Retyping the data exactly is the task. Include every line.

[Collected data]
╭──

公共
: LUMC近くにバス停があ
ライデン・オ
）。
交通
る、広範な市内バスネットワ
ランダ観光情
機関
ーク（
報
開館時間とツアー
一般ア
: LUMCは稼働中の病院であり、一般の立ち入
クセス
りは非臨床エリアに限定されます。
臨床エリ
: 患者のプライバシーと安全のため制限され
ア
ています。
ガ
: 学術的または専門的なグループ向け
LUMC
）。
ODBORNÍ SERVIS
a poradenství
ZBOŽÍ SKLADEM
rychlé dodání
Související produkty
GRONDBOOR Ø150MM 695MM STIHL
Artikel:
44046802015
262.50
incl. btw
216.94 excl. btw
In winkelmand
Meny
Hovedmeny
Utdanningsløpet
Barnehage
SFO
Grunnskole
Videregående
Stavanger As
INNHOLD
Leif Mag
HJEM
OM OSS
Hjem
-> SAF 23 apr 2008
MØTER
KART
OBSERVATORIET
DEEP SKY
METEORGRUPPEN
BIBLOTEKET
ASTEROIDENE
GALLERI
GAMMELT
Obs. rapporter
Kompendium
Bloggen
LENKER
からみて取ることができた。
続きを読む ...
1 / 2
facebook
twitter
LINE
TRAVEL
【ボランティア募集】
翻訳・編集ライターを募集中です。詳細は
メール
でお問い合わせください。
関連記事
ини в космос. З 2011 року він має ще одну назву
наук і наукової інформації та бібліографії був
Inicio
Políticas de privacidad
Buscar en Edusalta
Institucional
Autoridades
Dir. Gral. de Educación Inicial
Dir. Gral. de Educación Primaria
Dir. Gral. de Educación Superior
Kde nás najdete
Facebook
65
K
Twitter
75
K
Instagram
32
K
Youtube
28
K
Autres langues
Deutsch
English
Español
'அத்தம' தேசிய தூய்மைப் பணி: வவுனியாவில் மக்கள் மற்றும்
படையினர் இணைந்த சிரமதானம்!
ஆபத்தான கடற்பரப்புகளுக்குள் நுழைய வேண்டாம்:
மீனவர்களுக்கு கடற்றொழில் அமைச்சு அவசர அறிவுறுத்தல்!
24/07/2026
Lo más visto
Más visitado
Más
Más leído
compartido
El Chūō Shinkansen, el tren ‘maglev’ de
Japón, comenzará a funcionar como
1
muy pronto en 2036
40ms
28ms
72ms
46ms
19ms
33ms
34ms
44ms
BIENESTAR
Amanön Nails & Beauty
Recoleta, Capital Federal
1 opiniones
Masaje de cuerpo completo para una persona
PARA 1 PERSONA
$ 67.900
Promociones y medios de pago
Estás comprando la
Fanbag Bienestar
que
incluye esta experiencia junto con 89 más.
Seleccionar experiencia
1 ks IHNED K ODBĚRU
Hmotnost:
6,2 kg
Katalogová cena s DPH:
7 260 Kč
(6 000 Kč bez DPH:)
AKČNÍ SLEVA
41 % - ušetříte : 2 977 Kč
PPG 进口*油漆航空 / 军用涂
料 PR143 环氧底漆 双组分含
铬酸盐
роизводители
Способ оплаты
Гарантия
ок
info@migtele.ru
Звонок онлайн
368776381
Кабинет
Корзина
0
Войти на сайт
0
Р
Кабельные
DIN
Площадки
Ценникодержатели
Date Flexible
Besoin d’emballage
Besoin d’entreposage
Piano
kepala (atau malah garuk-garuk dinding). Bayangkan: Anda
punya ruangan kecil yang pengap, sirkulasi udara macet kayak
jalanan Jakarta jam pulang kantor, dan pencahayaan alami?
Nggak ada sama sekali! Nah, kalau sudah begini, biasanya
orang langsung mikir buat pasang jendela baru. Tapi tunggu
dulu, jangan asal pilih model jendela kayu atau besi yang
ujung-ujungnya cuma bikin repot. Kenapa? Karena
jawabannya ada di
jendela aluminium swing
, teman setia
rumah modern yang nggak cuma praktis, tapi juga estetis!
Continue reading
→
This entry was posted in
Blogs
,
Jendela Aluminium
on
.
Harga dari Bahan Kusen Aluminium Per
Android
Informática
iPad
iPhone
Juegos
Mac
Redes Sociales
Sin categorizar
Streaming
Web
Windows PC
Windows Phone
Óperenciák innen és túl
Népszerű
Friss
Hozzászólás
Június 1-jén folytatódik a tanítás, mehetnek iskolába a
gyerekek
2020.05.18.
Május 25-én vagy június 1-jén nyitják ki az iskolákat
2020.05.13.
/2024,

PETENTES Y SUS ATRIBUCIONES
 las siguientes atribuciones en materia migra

╰──

Result below:
公共
: LUMC近くにバス停があ
ライデン・オ
）。
交通
る、広範な市内バスネットワ
ランダ観光情
機関
ーク（
報
開館時間とツアー
一般ア
: LUMCは稼働中の病院であり、一般の立ち入
クセス
りは非臨床エリアに限定されます。
臨床エリ
: 患者のプライバシーと安全のため制限され
ア
ています。
ガ
: 学術的または専門的なグループ向け
LUMC
）。
ODBORNÍ SERVIS
a poradenství
ZBOŽÍ SKLADEM
rychlé dodání
Související produkty
GRONDBOOR Ø150MM 695MM STIHL
Artikel:
44046802015
262.50
incl. btw
216.94 excl. btw
In winkelmand
Meny
Hovedmeny
Utdanningsløpet
Barnehage
SFO
Grunnskole
Videregående
Stavanger As
INNHOLD
Leif Mag
HJEM
OM OSS
Hjem
-> SAF 23 apr 2008
MØTER
KART
OBSERVATORIET
DEEP SKY
METEORGRUPPEN
BIBLOTEKET
ASTEROIDENE
GALLERI
GAMMELT
Obs. rapporter
Kompendium
Bloggen
LENKER
からみて取ることができた。
続きを読む ...
1 / 2
facebook
twitter
LINE
TRAVEL
【ボランティア募集】
翻訳・編集ライターを募集中です。詳細は
メール
でお問い合わせください。
関連記事
ини в космос. З 2011 року він має ще одну назву
наук і наукової інформації та бібліографії був
Inicio
Políticas de privacidad
Buscar en Edusalta
Institucional
Autoridades
Dir. Gral. de Educación Inicial
Dir. Gral. de Educación Primaria
Dir. Gral. de Educación Superior
Kde nás najdete
Facebook
65
K
Twitter
75
K
Instagram
32
K
Youtube
28
K
Autres langues
Deutsch
English
Español
'அத்தம' தேசிய தூய்மைப் பணி: வவுனியாவில் மக்கள் மற்றும்
படையினர் இணைந்த சிரமதானம்!
ஆபத்தான கடற்பரப்புகளுக்குள் நுழைய வேண்டாம்:
மீனவர்களுக்கு கடற்றொழில் அமைச்சு அவசர அறிவுறுத்தல்!
24/07/2026
Lo más visto
Más visitado
Más
Más leído
compartido
El Chūō Shinkansen, el tren ‘maglev’ de
Japón, comenzará a funcionar como
1
muy pronto en 2036
40ms
28ms
72ms
46ms
19ms
33ms
34ms
44ms
BIENESTAR
Amanön Nails & Beauty
Recoleta, Capital Federal
1 opiniones
Masaje de cuerpo completo para una persona
PARA 1 PERSONA
$ 67.900
Promociones y medios de pago
Estás comprando la
Fanbag Bienestar
que
incluye esta experiencia junto con 89 más.
Seleccionar experiencia
1 ks IHNED K ODBĚRU
Hmotnost:
6,2 kg
Katalogová cena s DPH:
7 260 Kč
(6 000 Kč bez DPH:)
AKČNÍ SLEVA
41 % - ušetříte : 2 977 Kč
PPG 进口*油漆航空 / 军用涂
料 PR143 环氧底漆 双组分含
铬酸盐
роизводители
Способ оплаты
Гарантия
ок
info@migtele.ru
Звонок онлайн
368776381
Кабинет
Корзина
0
Войти на сайт
0
Р
Кабельные
DIN
Площадки
Ценникодержатели
Date Flexible
Besoin d’emballage
Besoin d’entreposage
Piano
kepala (atau malah garuk-garuk dinding). Bayangkan: Anda
punya ruangan kecil yang pengap, sirkulasi udara macet kayak
jalanan Jakarta jam pulang kantor, dan pencahayaan alami?
Nggak ada sama sekali! Nah, kalau sudah begini, biasanya
orang langsung mikir buat pasang jendela baru. Tapi tunggu
dulu, jangan asal pilih model jendela kayu atau besi yang
ujung-ujungnya cuma bikin repot. Kenapa? Karena
jawabannya ada di
jendela aluminium swing
, teman setia
rumah modern yang nggak cuma praktis, tapi juga estetis!
Continue reading
→
This entry was posted in
Blogs
,
Jendela Aluminium
on
.
Harga dari Bahan Kusen Aluminium Per
Android
Informática
iPad
iPhone
Juegos
Mac
Redes Sociales
Sin categorizar
Streaming
Web
Windows PC
Windows Phone
Óperenciák innen és túl
Népszerű
Friss
Hozzászólás
Június 1-jén folytatódik a tanítás, mehetnek iskolába a
gyerekek
2020.05.18.
Május 25-én vagy június 1-jén nyitják ki az iskolákat
2020.05.13.
/2024,

PETENTES Y SUS ATRIBUCIONES
 las siguientes atribuciones en materia migra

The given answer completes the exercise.